**What is expected**
Write out the text lines of every row word for word, and leave the pictures out.

Saved entries:
____
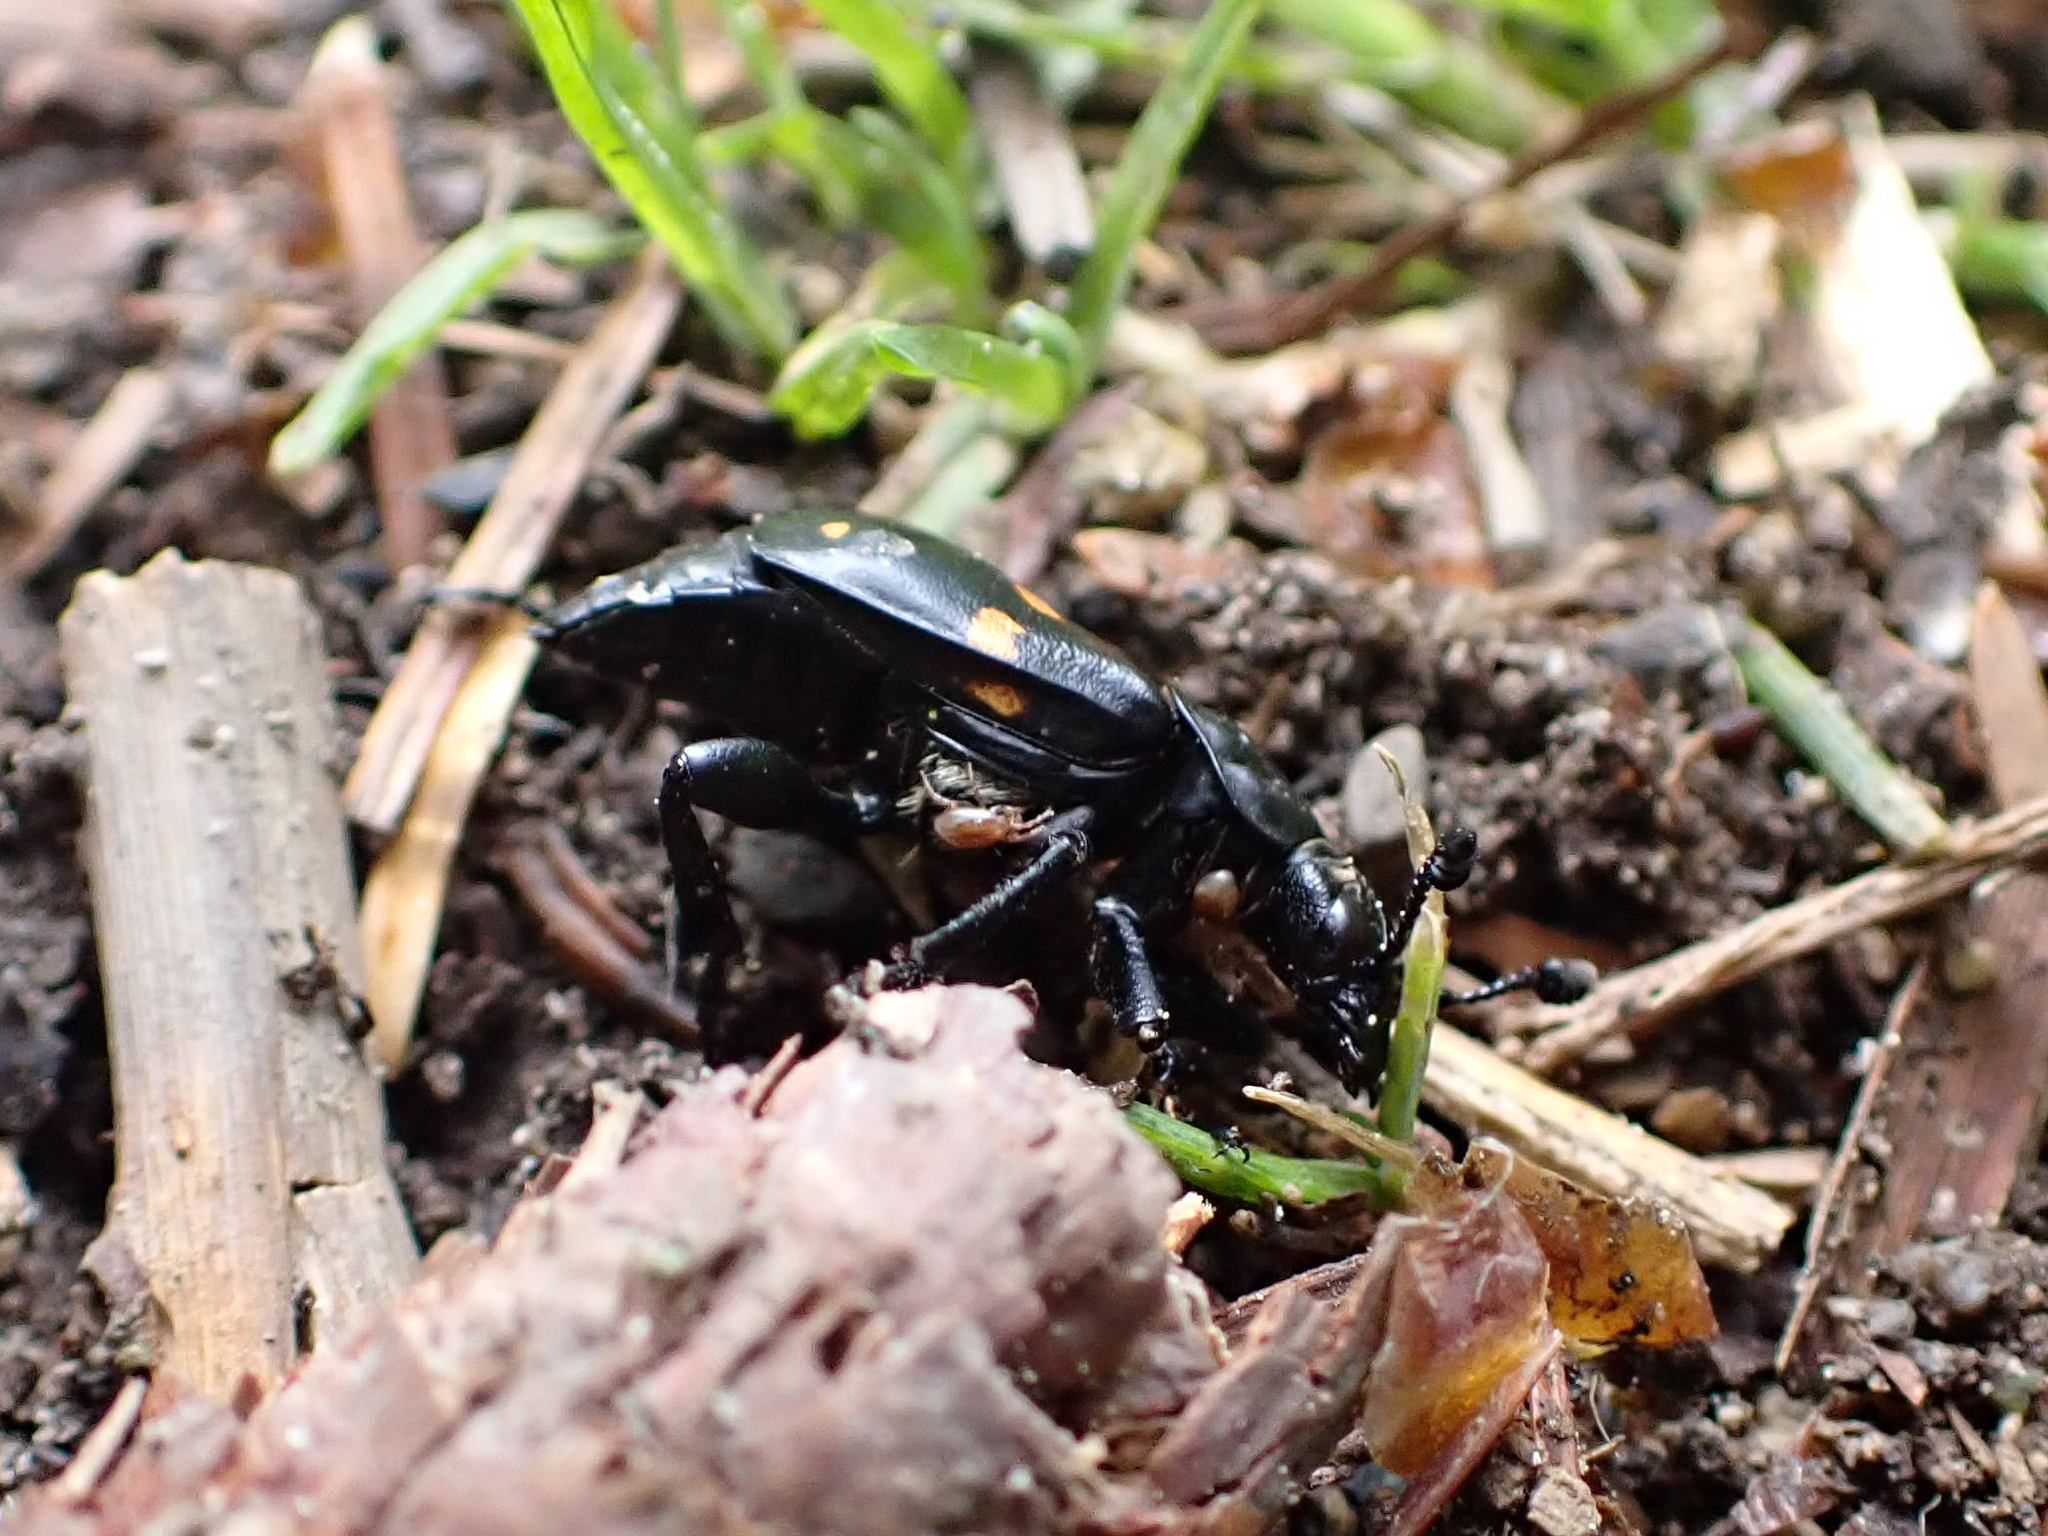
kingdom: Animalia
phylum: Arthropoda
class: Insecta
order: Coleoptera
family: Staphylinidae
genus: Nicrophorus
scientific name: Nicrophorus defodiens
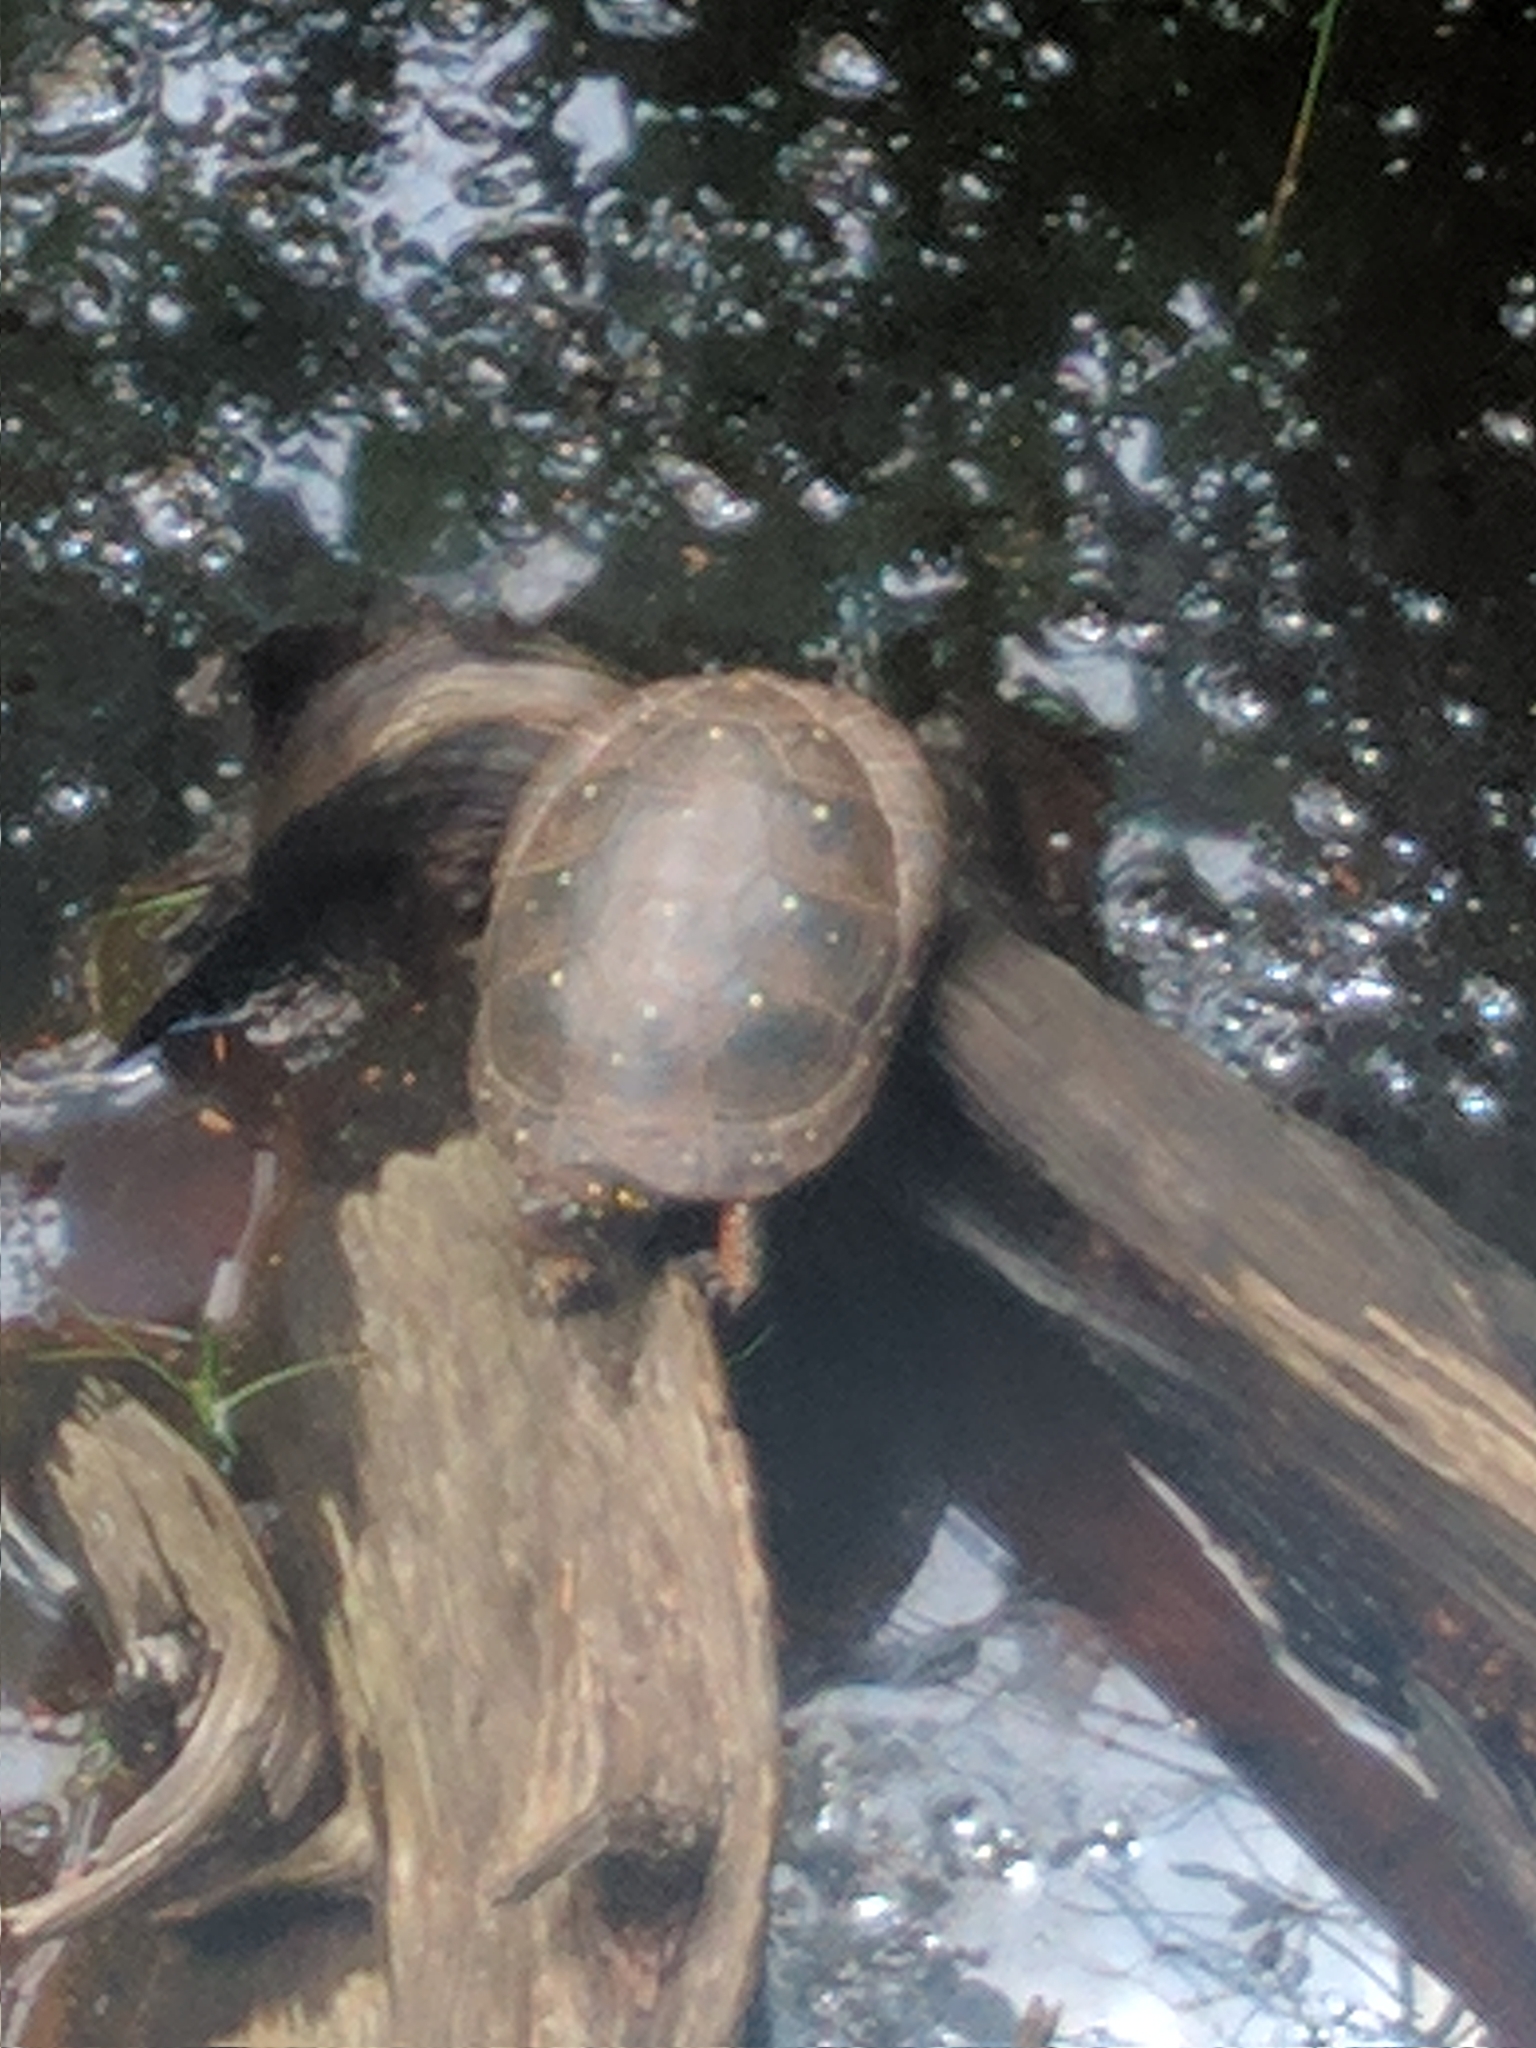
____
**Task result**
kingdom: Animalia
phylum: Arthropoda
class: Insecta
order: Coleoptera
family: Staphylinidae
genus: Nicrophorus
scientific name: Nicrophorus defodiens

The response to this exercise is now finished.